The topic Windows Search will stop searching your embarrassing typos on Bing is currently the subject of lively discussion — readers and analysts are keeping a close eye on developments.
This is taking place in a dynamic environment: companies’ decisions and competitors’ reactions can quickly change the picture.

I’m convinced that my most common usage for Bing is searching for really badly-typed names of apps on my computer. I don’t mean it, of course, but when I’m quickly typing in an app name into Windows Search, and I hit the Enter key before checking for typos, it’ll take my mangled excuse for a word, fail to find an app that matches it, and instead feed it to Bing to figure out what on Earth I wanted.
Fortunately, a new feature is arriving on Windows 11 that will save us clumsy typers.
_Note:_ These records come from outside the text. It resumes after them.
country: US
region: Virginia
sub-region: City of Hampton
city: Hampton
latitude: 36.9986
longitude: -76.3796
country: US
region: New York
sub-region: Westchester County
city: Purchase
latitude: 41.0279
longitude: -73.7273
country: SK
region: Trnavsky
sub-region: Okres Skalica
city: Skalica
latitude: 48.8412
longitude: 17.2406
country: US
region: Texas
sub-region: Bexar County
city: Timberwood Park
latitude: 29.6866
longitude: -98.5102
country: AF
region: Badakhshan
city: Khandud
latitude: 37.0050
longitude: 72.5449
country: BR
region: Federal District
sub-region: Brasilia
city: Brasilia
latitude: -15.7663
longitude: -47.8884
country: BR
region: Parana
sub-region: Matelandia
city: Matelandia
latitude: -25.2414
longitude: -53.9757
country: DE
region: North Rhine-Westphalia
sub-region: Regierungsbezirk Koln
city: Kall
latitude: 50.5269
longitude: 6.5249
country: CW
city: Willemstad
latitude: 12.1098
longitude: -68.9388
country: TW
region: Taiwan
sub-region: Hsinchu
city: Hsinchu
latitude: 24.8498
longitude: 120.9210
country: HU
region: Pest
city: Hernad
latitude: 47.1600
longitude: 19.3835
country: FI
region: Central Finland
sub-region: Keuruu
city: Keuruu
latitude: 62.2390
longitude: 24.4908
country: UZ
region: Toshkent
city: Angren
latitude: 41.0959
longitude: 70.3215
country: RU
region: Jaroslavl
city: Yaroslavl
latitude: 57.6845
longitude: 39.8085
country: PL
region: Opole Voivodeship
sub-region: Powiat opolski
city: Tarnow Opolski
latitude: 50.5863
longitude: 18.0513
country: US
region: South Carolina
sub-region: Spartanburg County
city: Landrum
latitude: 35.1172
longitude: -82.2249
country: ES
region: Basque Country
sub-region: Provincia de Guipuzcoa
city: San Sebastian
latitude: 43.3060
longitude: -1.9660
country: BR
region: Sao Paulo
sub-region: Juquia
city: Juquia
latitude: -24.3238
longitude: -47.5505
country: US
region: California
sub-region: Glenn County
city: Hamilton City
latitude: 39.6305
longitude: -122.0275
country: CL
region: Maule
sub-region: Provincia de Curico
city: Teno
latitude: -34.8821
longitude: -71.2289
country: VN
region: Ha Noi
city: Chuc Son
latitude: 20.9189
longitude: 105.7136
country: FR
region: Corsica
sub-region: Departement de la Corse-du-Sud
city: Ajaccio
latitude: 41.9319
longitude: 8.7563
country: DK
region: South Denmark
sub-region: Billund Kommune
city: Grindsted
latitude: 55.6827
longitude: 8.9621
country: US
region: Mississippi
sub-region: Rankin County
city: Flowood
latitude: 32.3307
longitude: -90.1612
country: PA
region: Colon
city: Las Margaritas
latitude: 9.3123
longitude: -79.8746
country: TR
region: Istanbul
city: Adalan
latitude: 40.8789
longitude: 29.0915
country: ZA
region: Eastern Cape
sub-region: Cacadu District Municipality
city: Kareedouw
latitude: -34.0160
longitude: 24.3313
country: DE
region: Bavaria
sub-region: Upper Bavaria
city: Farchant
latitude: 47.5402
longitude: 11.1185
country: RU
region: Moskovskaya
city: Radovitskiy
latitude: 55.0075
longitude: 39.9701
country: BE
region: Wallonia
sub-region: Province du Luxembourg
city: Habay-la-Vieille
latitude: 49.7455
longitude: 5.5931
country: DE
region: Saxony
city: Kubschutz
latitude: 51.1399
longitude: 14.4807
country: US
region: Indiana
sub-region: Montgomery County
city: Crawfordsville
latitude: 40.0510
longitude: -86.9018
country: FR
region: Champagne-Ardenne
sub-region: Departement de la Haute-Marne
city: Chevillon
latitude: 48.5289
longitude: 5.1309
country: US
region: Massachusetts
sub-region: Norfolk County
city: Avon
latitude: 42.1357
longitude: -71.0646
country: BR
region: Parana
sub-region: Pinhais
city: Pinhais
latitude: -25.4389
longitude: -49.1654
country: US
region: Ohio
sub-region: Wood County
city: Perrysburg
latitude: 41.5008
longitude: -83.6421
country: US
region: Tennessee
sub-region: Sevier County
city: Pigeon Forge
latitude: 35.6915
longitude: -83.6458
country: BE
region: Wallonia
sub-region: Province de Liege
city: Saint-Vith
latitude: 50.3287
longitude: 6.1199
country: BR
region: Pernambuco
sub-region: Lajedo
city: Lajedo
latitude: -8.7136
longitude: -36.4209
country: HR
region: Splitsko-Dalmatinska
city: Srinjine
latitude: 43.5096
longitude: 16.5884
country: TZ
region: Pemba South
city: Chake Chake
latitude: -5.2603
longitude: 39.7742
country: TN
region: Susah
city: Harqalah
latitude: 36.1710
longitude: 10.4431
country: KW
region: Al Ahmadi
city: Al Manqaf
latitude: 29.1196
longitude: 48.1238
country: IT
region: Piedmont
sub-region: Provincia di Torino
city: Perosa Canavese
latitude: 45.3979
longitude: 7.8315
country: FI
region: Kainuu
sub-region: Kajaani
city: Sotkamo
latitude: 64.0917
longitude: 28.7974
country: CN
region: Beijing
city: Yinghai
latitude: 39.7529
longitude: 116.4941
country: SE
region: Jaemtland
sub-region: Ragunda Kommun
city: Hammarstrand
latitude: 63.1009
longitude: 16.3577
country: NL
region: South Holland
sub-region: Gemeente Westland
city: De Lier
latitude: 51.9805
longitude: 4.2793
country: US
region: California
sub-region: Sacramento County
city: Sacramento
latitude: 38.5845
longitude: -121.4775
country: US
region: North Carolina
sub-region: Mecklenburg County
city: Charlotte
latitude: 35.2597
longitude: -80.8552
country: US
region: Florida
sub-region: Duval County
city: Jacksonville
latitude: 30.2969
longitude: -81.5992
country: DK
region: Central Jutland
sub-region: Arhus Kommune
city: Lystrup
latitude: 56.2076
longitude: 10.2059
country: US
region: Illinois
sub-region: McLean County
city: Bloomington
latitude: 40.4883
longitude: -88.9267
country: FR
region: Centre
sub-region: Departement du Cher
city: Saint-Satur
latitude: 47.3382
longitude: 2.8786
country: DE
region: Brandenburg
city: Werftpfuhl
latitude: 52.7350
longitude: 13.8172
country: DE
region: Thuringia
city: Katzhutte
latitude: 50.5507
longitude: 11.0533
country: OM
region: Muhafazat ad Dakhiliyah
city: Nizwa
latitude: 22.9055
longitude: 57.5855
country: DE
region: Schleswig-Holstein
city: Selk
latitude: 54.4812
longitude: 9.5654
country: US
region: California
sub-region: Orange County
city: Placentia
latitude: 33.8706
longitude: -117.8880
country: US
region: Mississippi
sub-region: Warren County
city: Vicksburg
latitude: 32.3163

It’ll do a better job trying to match your words to an app, and early tests are pretty promising.
Windows Latest has been going over the latest Experimental build for Windows 11 and noticed something interesting. The Search function is getting a lot better at figuring out which app you want to launch, even when you give it the bare minimum to work with.
Two of the examples Windows Latest gave (typing ‘utlook’ for Outlook and ‘pwerp’ for PowerPoint) also work on my non-Experimental Windows 11 machine, so it seems that this level of functionality has been around for a while now. However, it also tested ‘tskm’ for Task Manager, and typing that triggers my Windows 11 machine to do a web search, while the Experimental build finds the app.
Windows Latest also notes that Microsoft is working on a toggle that will force Windows Search to search locally. That means anything you enter will be compared against what’s on your PC and will not include web searches or Microsoft Store entries. It sounds like great news for users and potentially bad news for the Bing team if it notices its usage statistics drop when the update gets released.
If you often tap the Windows key to search, this is good news.